Teungku Fakinah berduka sekaligus bangga memiliki suami yang syahid di jalan Alloh. Ia menjadi janda dalam usia yang sangat muda yaitu 17 tahun. Teungku Fakinah adalah tipe mukmin sejati yang menyerahkan seluruh hidupnya untuk berjuang di jalan Alloh. Meskipun suaminya telah tiada, bukan berarti ia harus larut dalam kedukaan. Ia bahkan bangkit meneruskan perjuangan suaminya.

Kiprah pertamanya adalah membentuk Badan Amal bagi kaum mujahidin. Ia mengkoordinir para perempuan terutama para janda untuk bangkit berjuang. Ia berkeliling Aceh mengumpulkan sumbangan untuk menyokong perang Aceh. Berbagai sumbangan yang ia peroleh baik berupa uang, makanan, senjata, ataupun pakaian diserahkan sepenuhnya bagi kepetingan kaum mujahidin. Ia juga mendirikan dapur umum dan tenda darurat bagi mujahidin yang terluka.

→ **Catatan**:
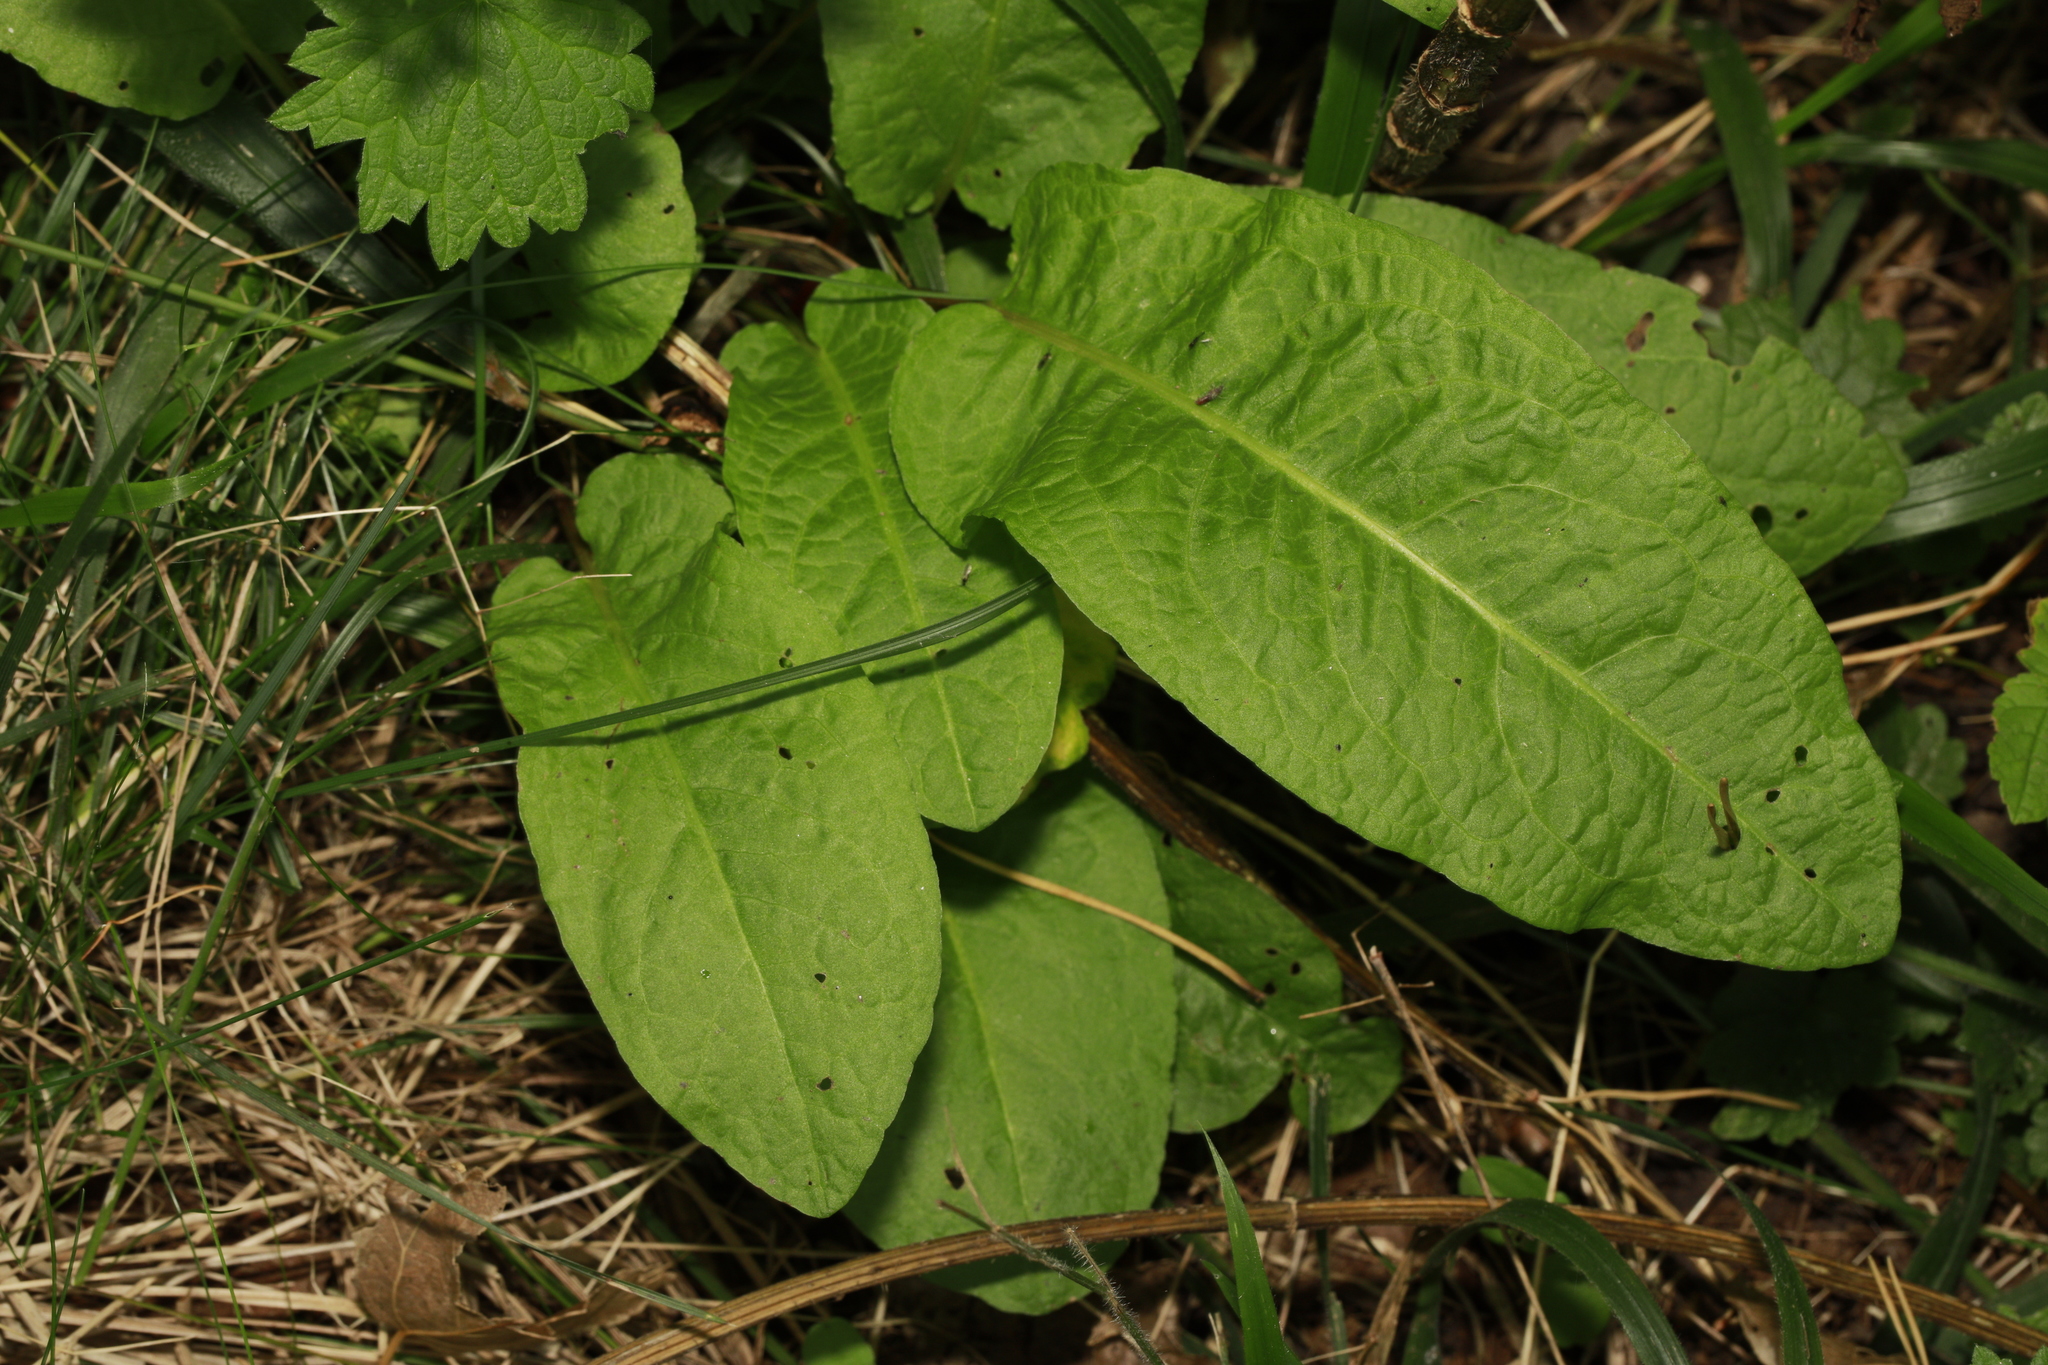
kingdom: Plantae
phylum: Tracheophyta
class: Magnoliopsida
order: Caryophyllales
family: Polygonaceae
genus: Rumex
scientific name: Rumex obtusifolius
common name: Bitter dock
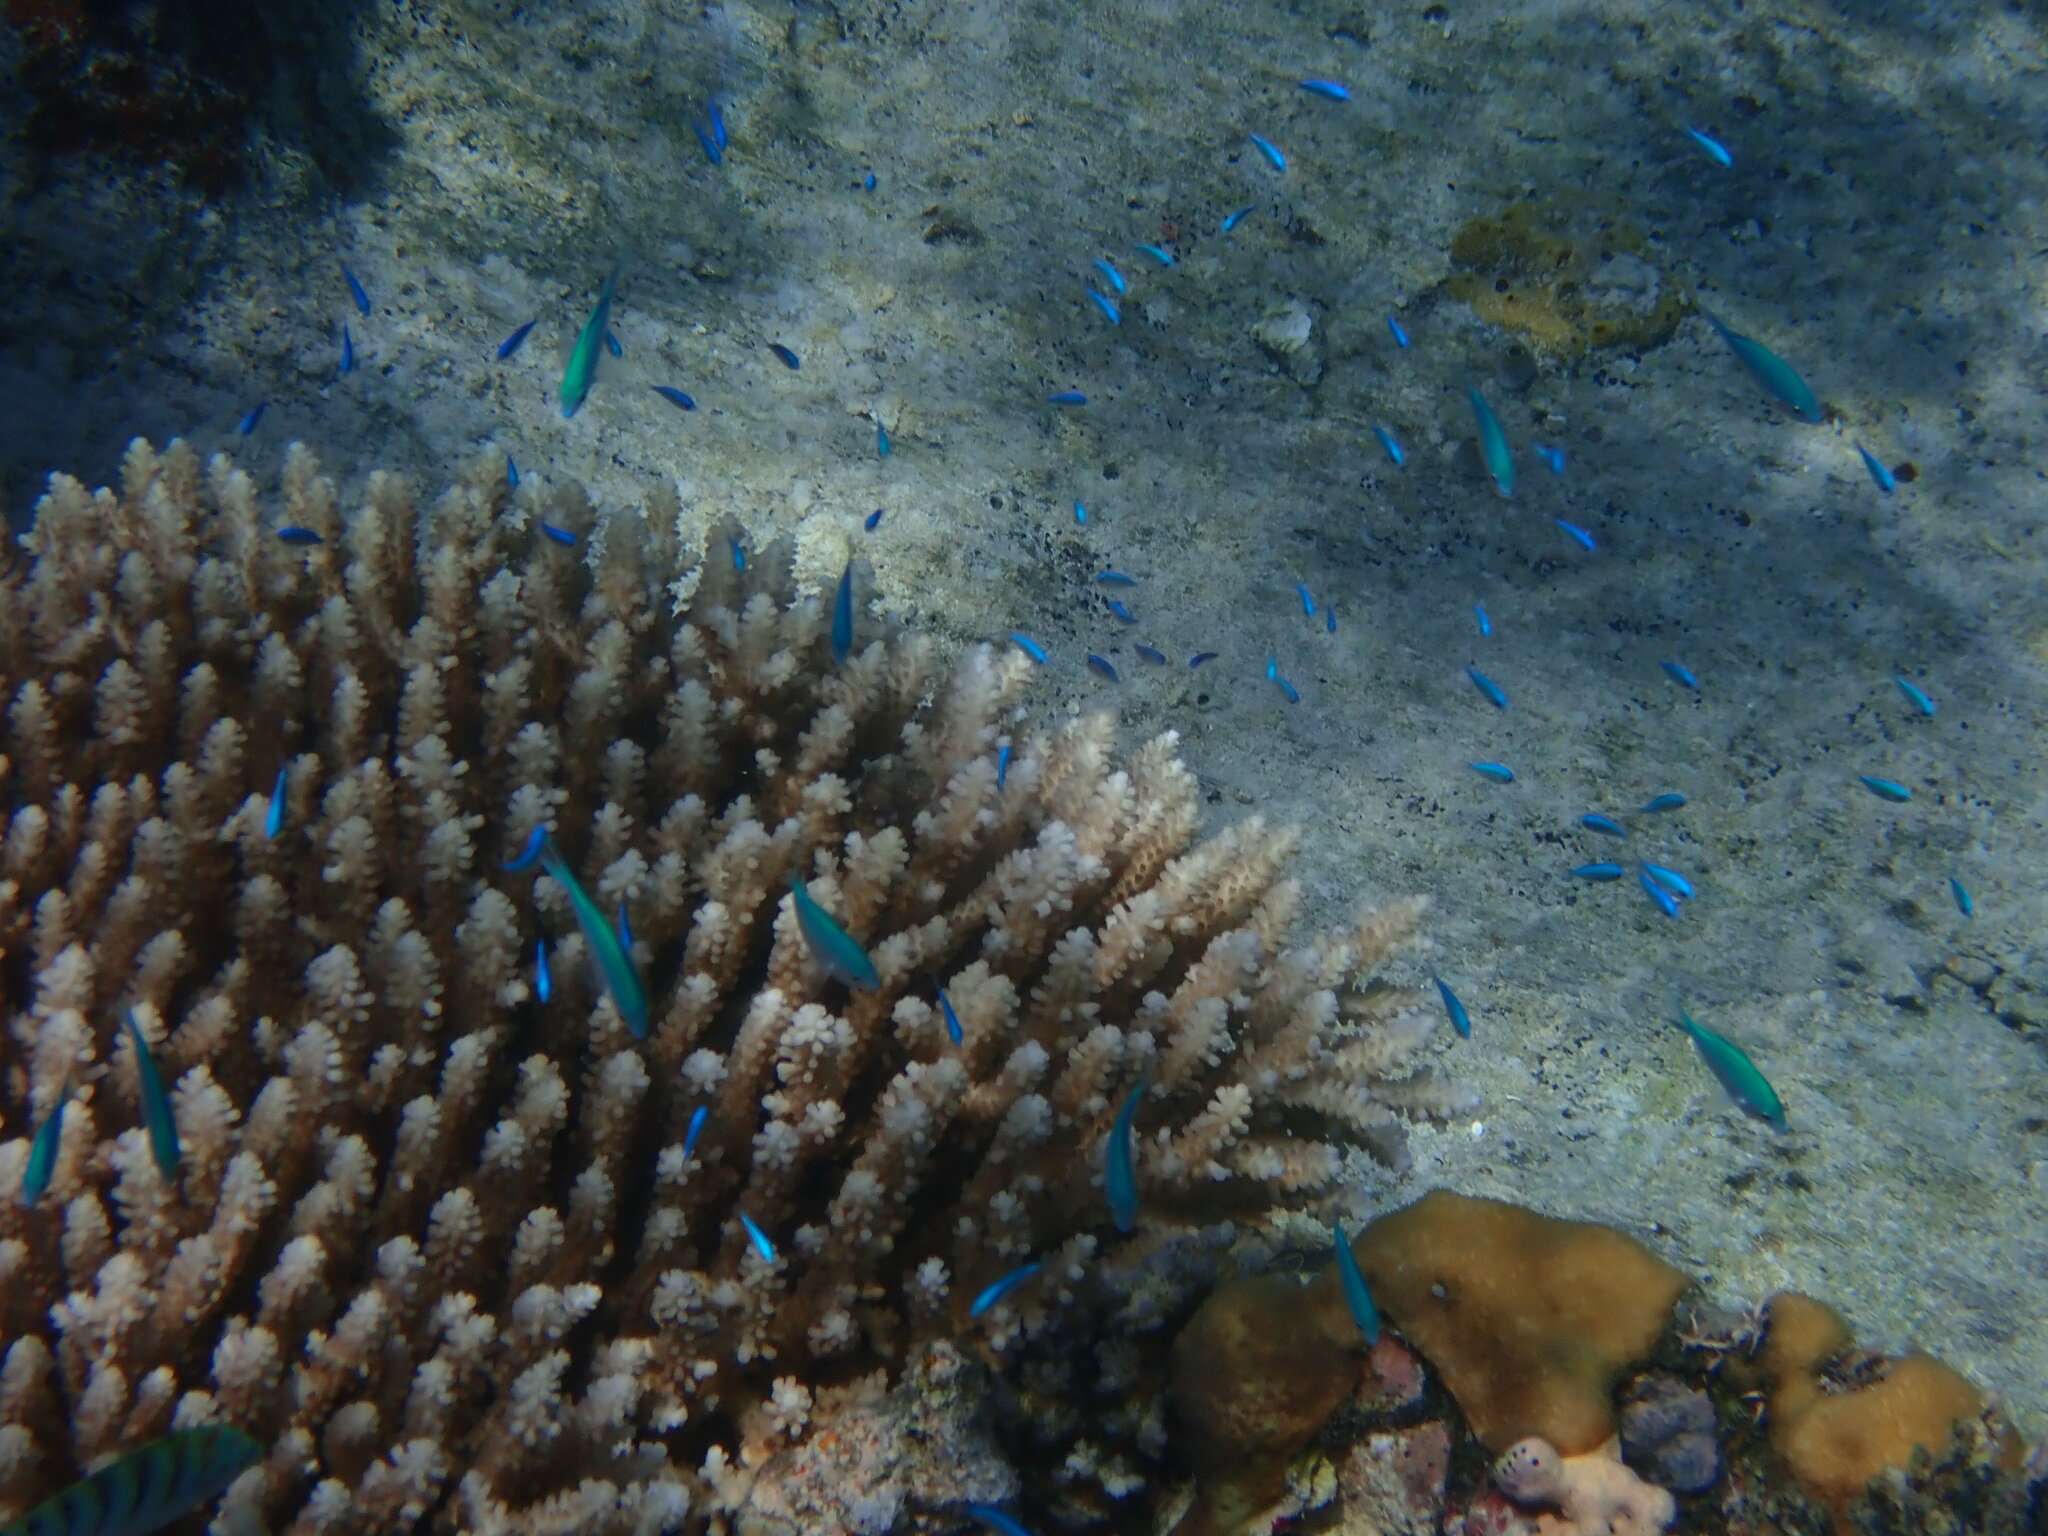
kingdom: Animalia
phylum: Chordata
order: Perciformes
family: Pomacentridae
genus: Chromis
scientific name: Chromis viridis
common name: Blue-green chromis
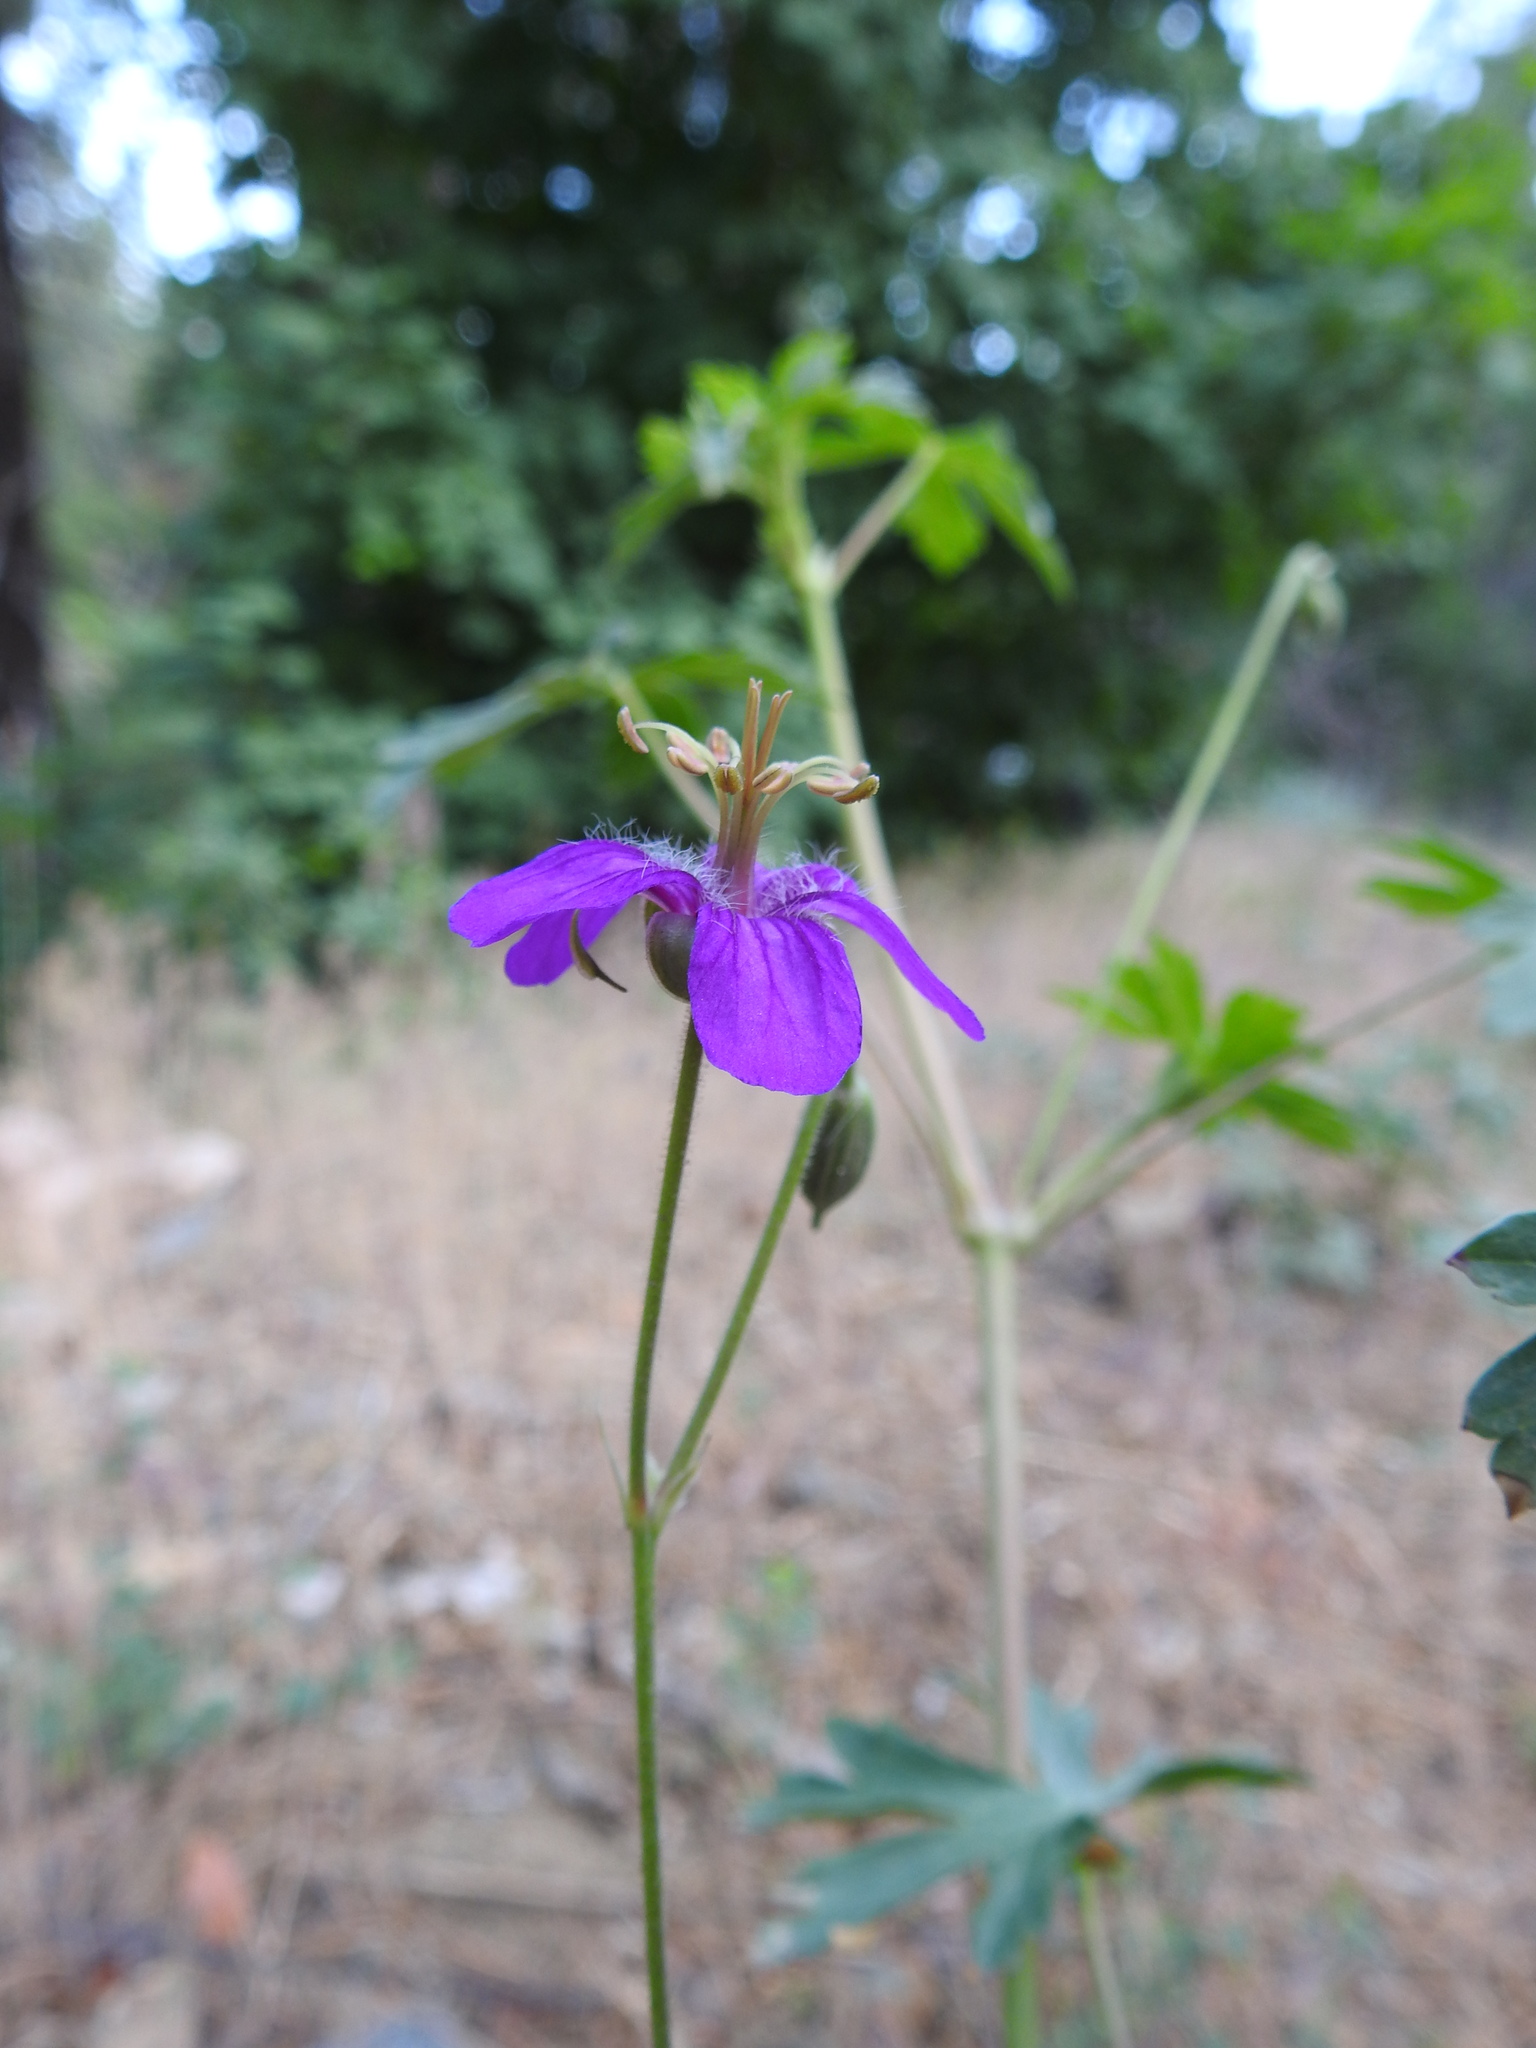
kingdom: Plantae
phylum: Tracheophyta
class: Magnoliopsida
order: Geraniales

→ **Tugas**:
Ulangi tanpa perubahan bagian kutipan teks dari "Teungku Fakinah berduka" hingga "meneruskan perjuangan suaminya.". Catatan ini diambil dari sumber yang berbeda dengan kutipan teks.

→ **Jawaban Latihan**:
Teungku Fakinah berduka sekaligus bangga memiliki suami yang syahid di jalan Alloh. Ia menjadi janda dalam usia yang sangat muda yaitu 17 tahun. Teungku Fakinah adalah tipe mukmin sejati yang menyerahkan seluruh hidupnya untuk berjuang di jalan Alloh. Meskipun suaminya telah tiada, bukan berarti ia harus larut dalam kedukaan. Ia bahkan bangkit meneruskan perjuangan suaminya.